[Brief]:
Please retype the listing exactly as it appears, skipping each picture.

[Dataset section]:

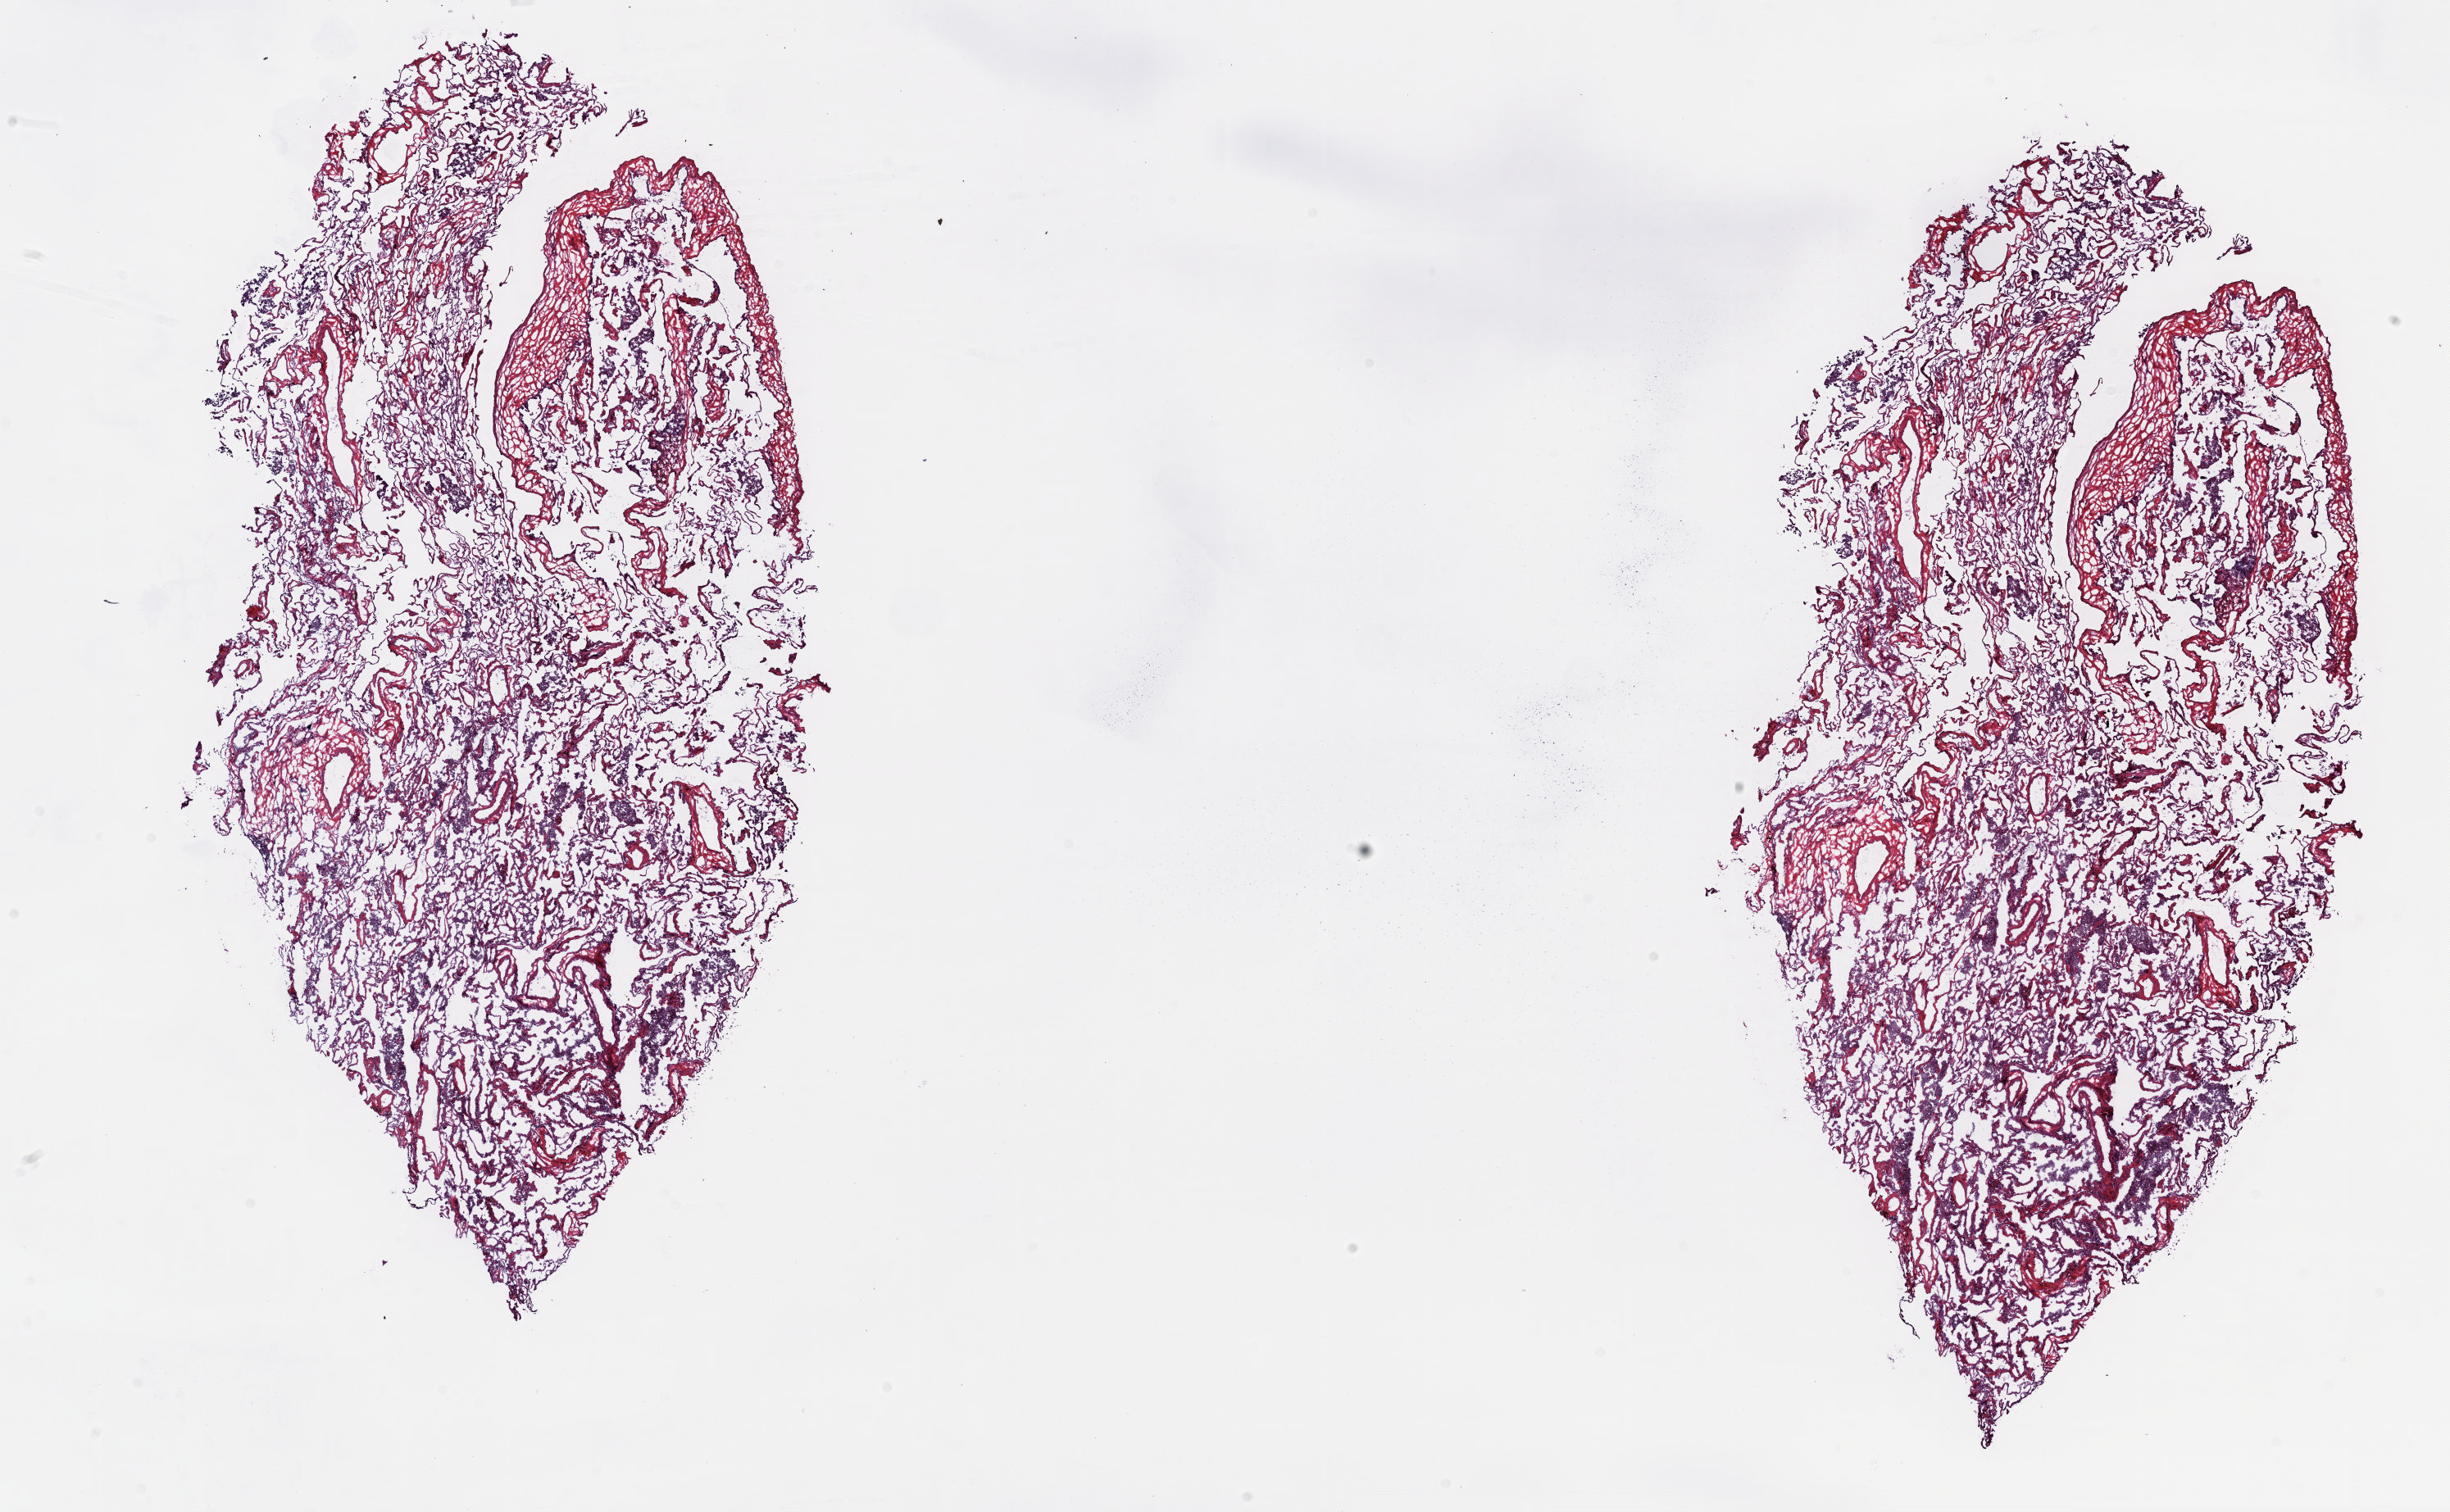
Whole-slide histology image, H&E-stained — whole scanned area (about 24.1 x 14.9 mm) shown as a low-resolution overview. Frozen section from the top of the tissue portion. Lung, solid tissue normal (non-tumour tissue) sample. Female, age 41 years at initial diagnosis. Pathologist review of this section (percent, as recorded): tumour cells 0%, tumour nuclei 0%, normal cells 50%, stromal cells 50%, necrosis 0%. Inflammatory infiltration, as recorded: lymphocyte infiltration 3%, monocyte infiltration 12%, neutrophil infiltration 3%.
- this section: solid tissue normal (non-tumour) sample from the same patient
- patient diagnosis: Adenocarcinoma, NOS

[Written answer]:
Whole-slide histology image, H&E-stained — whole scanned area (about 24.1 x 14.9 mm) shown as a low-resolution overview. Frozen section from the top of the tissue portion. Lung, solid tissue normal (non-tumour tissue) sample. Female, age 41 years at initial diagnosis. Pathologist review of this section (percent, as recorded): tumour cells 0%, tumour nuclei 0%, normal cells 50%, stromal cells 50%, necrosis 0%. Inflammatory infiltration, as recorded: lymphocyte infiltration 3%, monocyte infiltration 12%, neutrophil infiltration 3%.
- this section: solid tissue normal (non-tumour) sample from the same patient
- patient diagnosis: Adenocarcinoma, NOS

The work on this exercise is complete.